Camille sat back, processing. I could see her running through scenarios, legal strategies, potential pitfalls.

“And now your sister is dating him,” she said quietly.

“And I found out on the phone thirty seconds before I went into labor. I couldn’t warn her.

I couldn’t say anything because my body was—” I gestured helplessly at the hospital bed, the babies, all of it.

“I fucked everything up, Camille. If I had said something sooner, Mehar would never have gotten close to him. Zahara’s killer would be in jail instead of me.

My babies wouldn’t have been born on a prison bunk. This is all my fault. All of it.”

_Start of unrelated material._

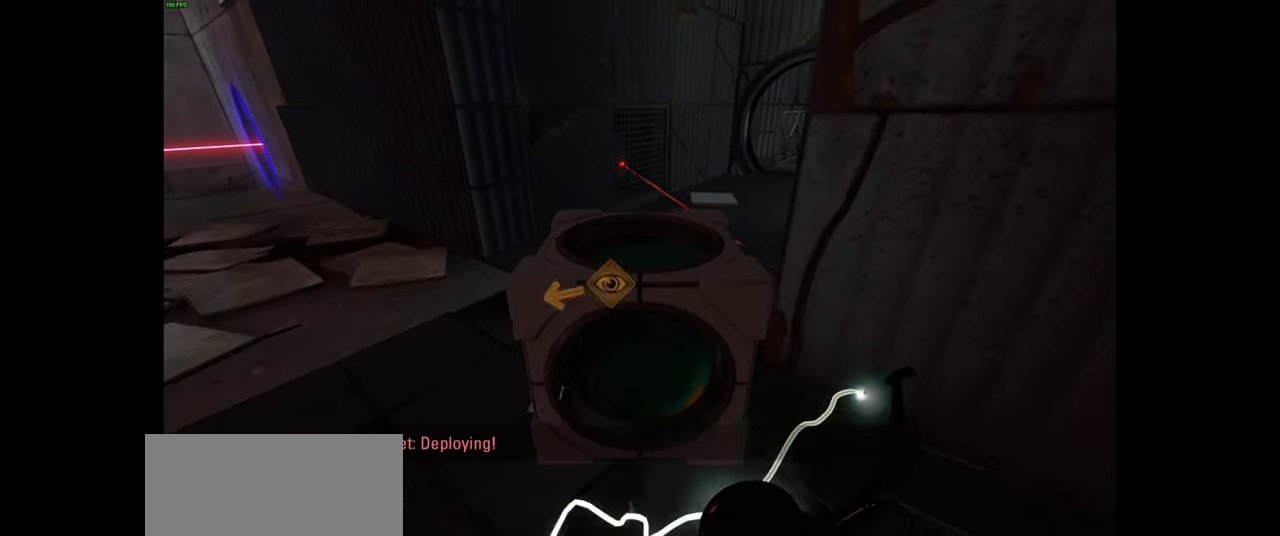
{"keys": [], "mouse": [], "events": [[400, "e", "down"], [483, "e", "up"]]}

“Hey.” Camille grabbed my hand, the one tethered to the bed. “Stop. This is not your fault. You were a traumatized woman trying to survive, and you made the best decisions you could with the information you had. Nobody gets to judge you for that.”

“But Mehar—”

“Is going to be okay. Because we’re going to handle this.” She stood up, already in motion. “First things first. Emergency bail hearing. Based on the medical neglect alone, I’m confident we’ll get you out.”

“And Thad?”

“I’m going to walk down that hallway right now and tell Prime everything you just told me.” She held my gaze. “He needs to know. Mehar needs to be protected. And we need to start building a case against the right person.”

“Camille.” I gripped her hand tighter. “Tell him he can’t kill Thad. Not yet. We need him alive. We need him to face what he did. Promise me.”

Something flickered across her face, doubt, maybe, about whether Prime Banks was capable of restraint when it came to the people he loved.

“I’ll tell him,” she said carefully. “Whether he listens is another conversation.”

She gathered her things, straightened her blouse, and squared her shoulders like she was preparing to walk into a courtroom instead of a hospital waiting room.

“Get some rest,” she said from the doorway. “Hold those babies. Let Elise take care of you. I’m going to go make some things happen.”

“Camille.”

She turned back.

“Thank you. For everything. For being here all night. For fighting for me even after…You didn’t have to do any of this.”

“Yes, I did.” Her voice was soft but certain. “Because it’s the right thing to do. And because you deserve better than what this system has given you.”

Then she walked out the door.

I watched her disappear down the hallway through the narrow window, her posture shifting with every step—from the woman who had just hugged me and wiped my tears to the attorney who was about to walk into a room with Prentice Banks and tell him that his cousin was the one who murdered my twin.

God help them all.

I looked down at the two lives cradled against my chest. My daughter was sleeping, her tiny mouth making sucking motions against my hospital gown. My son was awake, and I could see his blue eyes, unfocused but wandering, taking in a world he’d barely been in for a day.

“I’m going to fix this,” I whispered to them. “Mama’s going to fix all of this. I promise you.”

The monitor beeped. The babies breathed. And somewhere down the hall, the truth I’d been carrying for five years was finally about to reach the one person who could do something about it.

I just prayed he’d do it the right way.